La France aux Français (France for the French)? Mais non -- not in The Hundred-Foot Journey.
La France is for tout le monde, or so we can feel -- though only after we also make a 100-foot journey into the community of mankind. That journey requires suspending a fair amount of reality testing, as anyone who has spent time in semi-rural southern France will attest. But if you can, and if you do, you will be treated to a Michelin three-star heart-warmer of a movie.
We begin the journey in Mumbai. The Haji family has for generations cooked succulent Indian food but is displaced by accident and misfortune. They try to recreate their restaurant in London but the food there even today, especially the produce necessary to make it, leaves a person's palate wanting. Papa (the bulbous, endearing Om Puri), is the patriarch; he is widowed but surrounded by a son, two daughters, a son-in-law, and two grandchildren. In other words, a big, fat, wonderful Indian family. Packing their spices, they head to the continent in a decrepit van. Fate has them stall out in a southern French village set among rolling hills, transected by a serpentine river, and rich with the bounty of the surrounding farm and woodland.
A one-star French restaurant distinguishes the village and draws diners from near and far. Madame Mallory (the regal Helen Mirren), a widow, rules the place with every detail of the restaurant and every hair on her head in place. She dreams of achieving a second Michelin star.
Papa spots an old building, à vendre, across the road from Madame's tidy place. It is a rundown, abandoned restaurant 100 feet from Madame's property and her propriety -- about all there appears to be outside this village of old stone buildings, markets, and very French characters. Maintaining that being thrifty is different from being poor, Papa decides to buy the ruin of a restaurant and introduce the pleasures of south Indian cooking to the region. His secret weapon is his son, Hassan (Manish Dayal, a striking actor whose range carries him through the personal journey he portrays), with a gift for cooking that will change everyone, even the French and their revered cuisine.
Amazingly, the Haji family is able to afford and purchase the property, get permission for restoration, and find French artisans and workers who are not on generous summer holidays (or taking long lunches) in what seems like weeks. Even producers Steven Spielberg and Oprah Winfrey could not achieve that. Everything described about building a home and a life in the book, A Year in Provence, is truly an underestimate of how long that takes in rural France. I know: I have been at it for over 10 years. Hassan's sauces aren't the only incroyable ingredients in this film.
Love interests abound and sweeten almost every scene. Boy (Hassan) meets girl (Marguerite, played by Charlotte Le Bon with a special glow and mesmerizing, saucer-sized eyes); the girl is an aspiring sous chef at Madame's restaurant, but we know right away that this tart dish will be cooking not just in the kitchen. Papa, a raucous, irreverent adventurer, develops a shine for the Madame, and she for him. But that pas de deux takes a lot more time.

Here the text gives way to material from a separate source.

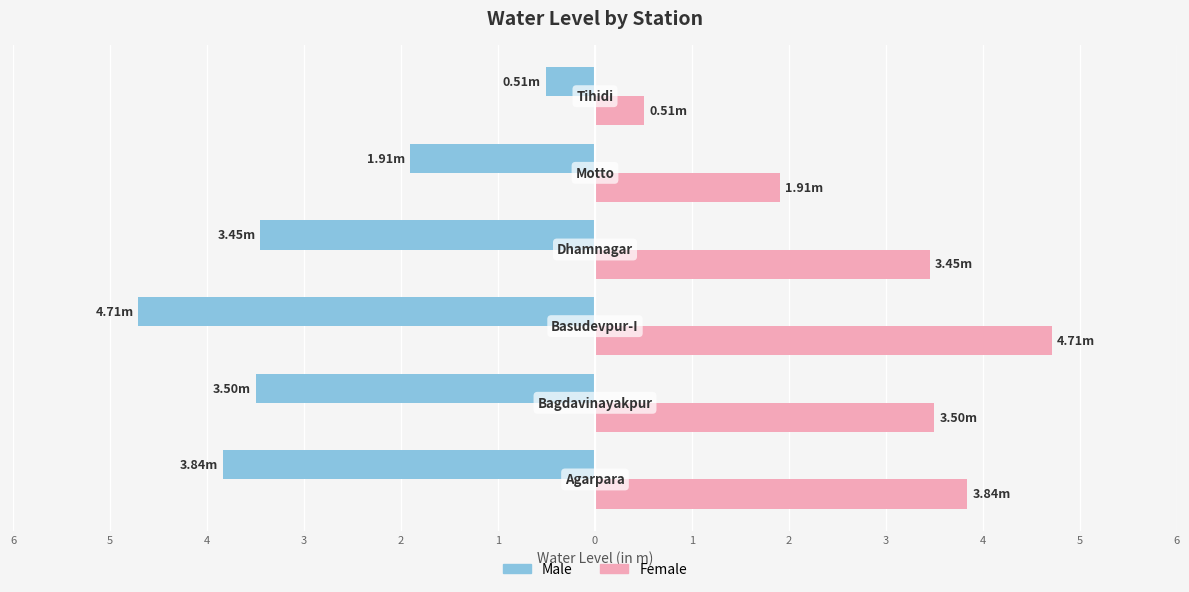

What are all the series names shown in the legend?

Male, Female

Romance needs adversity and its form in this film should come as no surprise. The French are known for their xenophobic contingent; they appear in this village too -- not just in right-wing French politics. But remember, it takes breaking some eggs and a fire before an omelet can be flipped and placed before you to relish. The bad guys are a necessary disruption before it arrives. And that, too, is not immediate, since you cannot truly come home until you leave, as does our hero Hassan. He becomes a celebrity chef, and a dissolute one at that, before discovering that home cooking is always the best.
So, enjoy this sumptuous film that director Lasse Hallström (Oscar nominee for Chocolat) serves up. If we surrender to his cinematic 100-foot journey we discover that France is not only for the French. When they open their kitchens, their towns, and their hearts to étrangers (strangers) there is a feast to be had for all who sit down to dine.
Dr. Sederer is a psychiatrist and public health physician. The views expressed here are entirely his own. He takes no support from any pharmaceutical or device company.